— EXERCISE INSTRUCTIONS —
Write out exactly the lines of the entries below from the one holding "FRESN STATE" to the one holding "Take a moment", inclusive, and leave out all other lines.

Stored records
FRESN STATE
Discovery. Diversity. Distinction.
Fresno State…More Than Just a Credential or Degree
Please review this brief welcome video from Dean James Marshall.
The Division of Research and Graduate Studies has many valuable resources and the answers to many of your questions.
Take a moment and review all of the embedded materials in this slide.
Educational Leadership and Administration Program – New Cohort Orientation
==
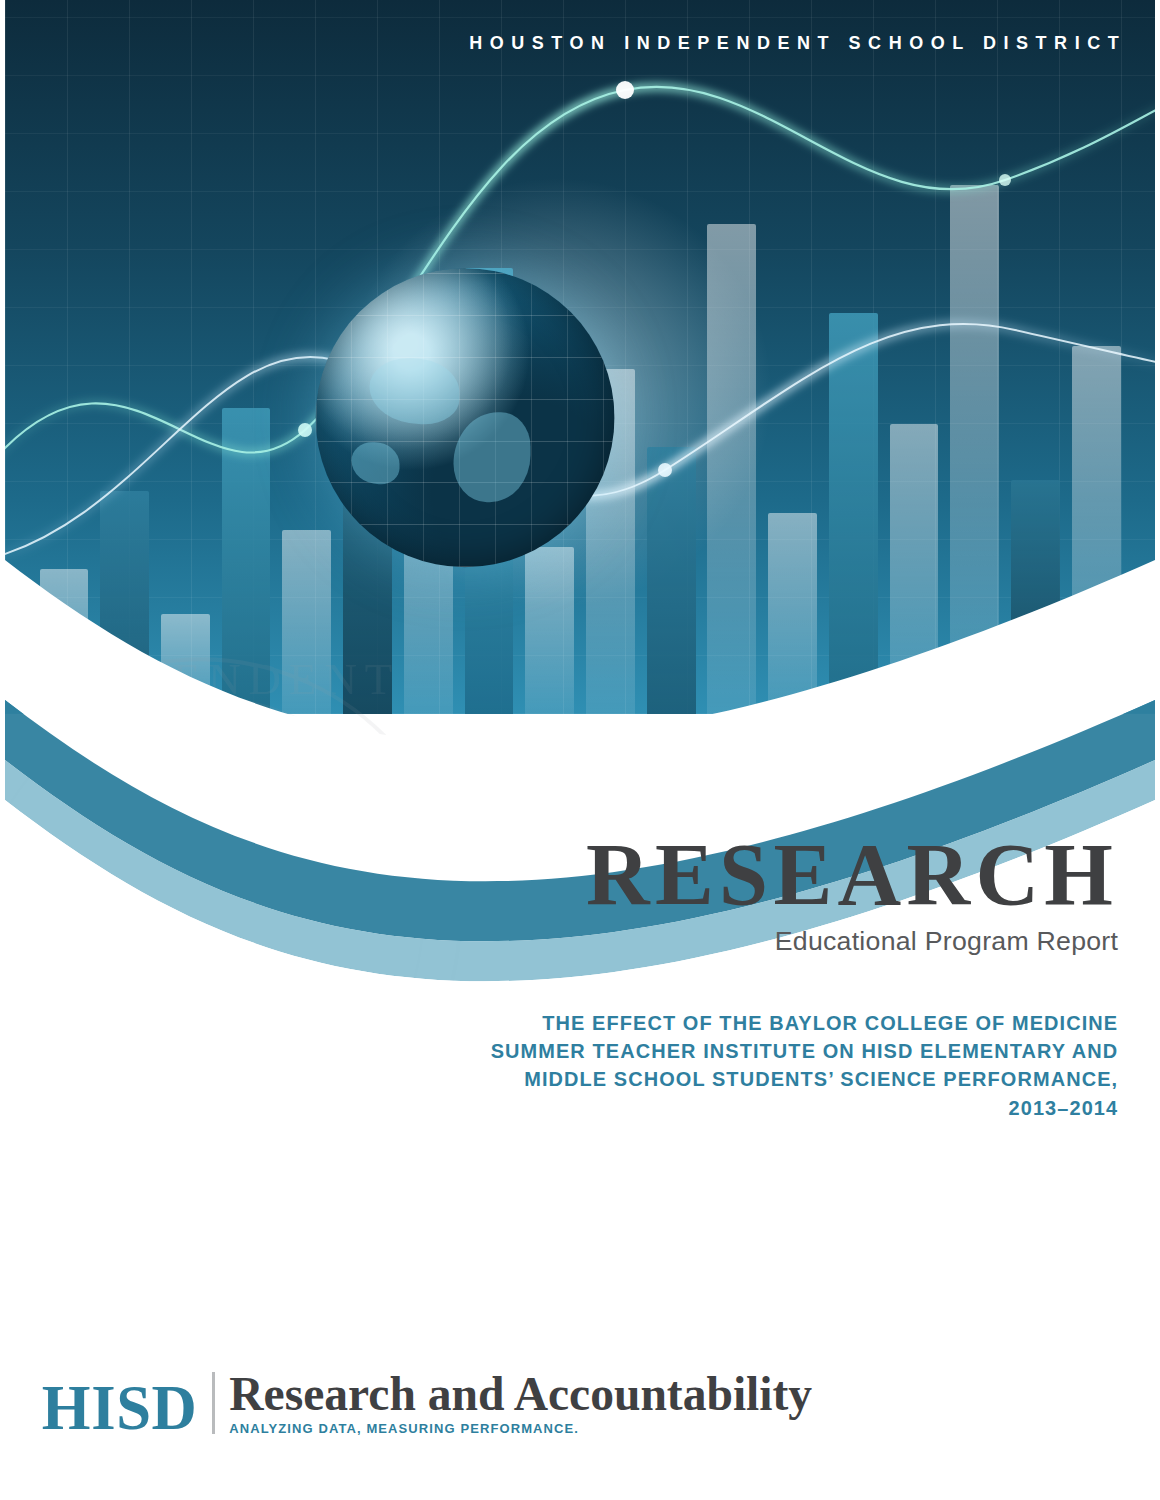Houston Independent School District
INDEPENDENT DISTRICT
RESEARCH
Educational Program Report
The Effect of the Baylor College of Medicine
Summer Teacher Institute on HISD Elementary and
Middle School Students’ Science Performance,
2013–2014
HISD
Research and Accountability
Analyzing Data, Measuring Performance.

— YOUR SOLUTION —
FRESN STATE
Discovery. Diversity. Distinction.
Fresno State…More Than Just a Credential or Degree
Please review this brief welcome video from Dean James Marshall.
The Division of Research and Graduate Studies has many valuable resources and the answers to many of your questions.
Take a moment and review all of the embedded materials in this slide.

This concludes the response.